縦型の水缶内に炉を設けた構造。炉を横切るように管を出したもや、煙管ボイラーの様に縦方向の煙管を持つもの、横方向に煙管を持つコックランボイラーがある。効率が低く掃除もし難いが、据付け面積が小さく、煉瓦組みも不要なので移動用や小工場用として普及した。小規模の温水暖房・給湯用、船舶補機用を除き、現在はあまり使われない。

鋳鉄ボイラー(ちゅうてつ)

鋳鉄を主構造として用いたボイラー。鋼鉄に比べて耐食性に優れる。急速な加熱・冷却を行うと破損する恐れがある。 暖房、給湯用として建築設備でよく使用される。鋳鉄セクショナルボイラーは、セクションごとに分割しての搬入や、修理が可能である。

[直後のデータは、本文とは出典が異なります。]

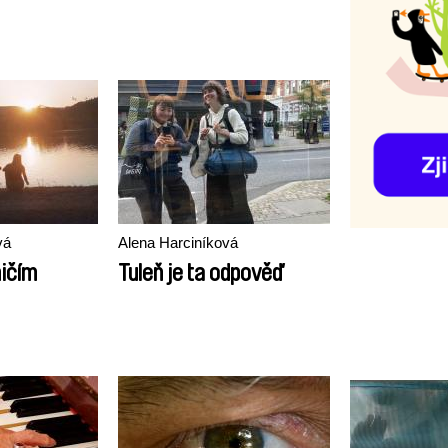
vá
Alena Harciníková
ničím
Tuleň je ta odpověď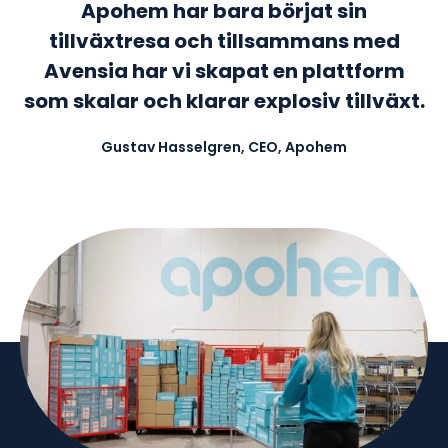
Apohem har bara börjat sin
tillväxtresa och tillsammans med
Avensia har vi skapat en plattform
som skalar och klarar explosiv tillväxt.
Gustav Hasselgren, CEO, Apohem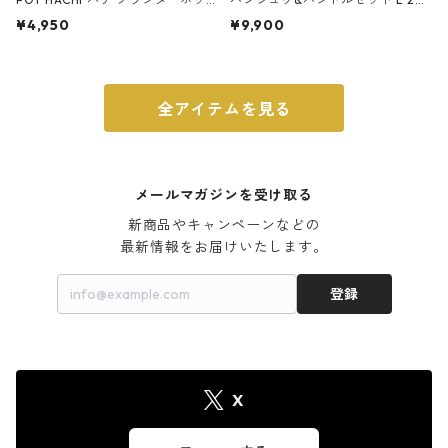
ト 3号 ブラック
m ガス火・IH対応 鉄フライパン
¥4,950
¥9,900
ウォルナット
全アイテムを見る
メールマガジンを受け取る
新商品やキャンペーンなどの

最新情報をお届けいたします。
登録
X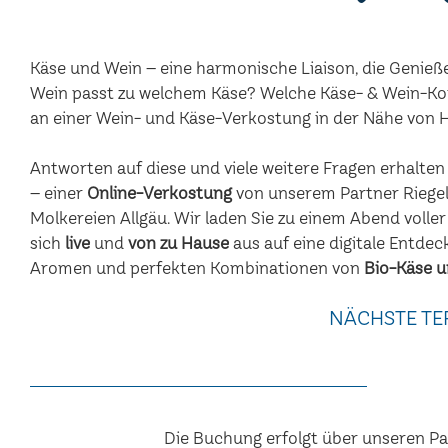
Käse und Wein – eine harmonische Liaison, die Genieß
Wein passt zu welchem Käse? Welche Käse- & Wein-Ko
an einer Wein- und Käse-Verkostung in der Nähe vo
Antworten auf diese und viele weitere Fragen erhalte
– einer
Online-Verkostung
von unserem Partner Riegel
Molkereien Allgäu. Wir laden Sie zu einem Abend voller
sich
live
und
von zu Hause
aus auf eine digitale Entdec
Aromen und perfekten Kombinationen von
Bio-Käse u
NÄCHSTE TE
Die Buchung erfolgt über unseren P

高圧力には適さない。

法規上の分類

  • 簡易ボイラー
    • 缶内圧力が100kPa以下で使われるボイラー。家庭用、業務用問わず資格者や管理者が不要。
  • 小型ボイラー
    • 缶内圧力が200kPa以下で使われるボイラー。家庭での使用は資格者、管理者とも不要だが業務用で使用する場合は、管理者を決め従業員等に安全管理等を周知させる必要がある。
  • ボイラー
    • 簡易ボイラー、小型ボイラーのいずれにも該当しない大型のボイラー。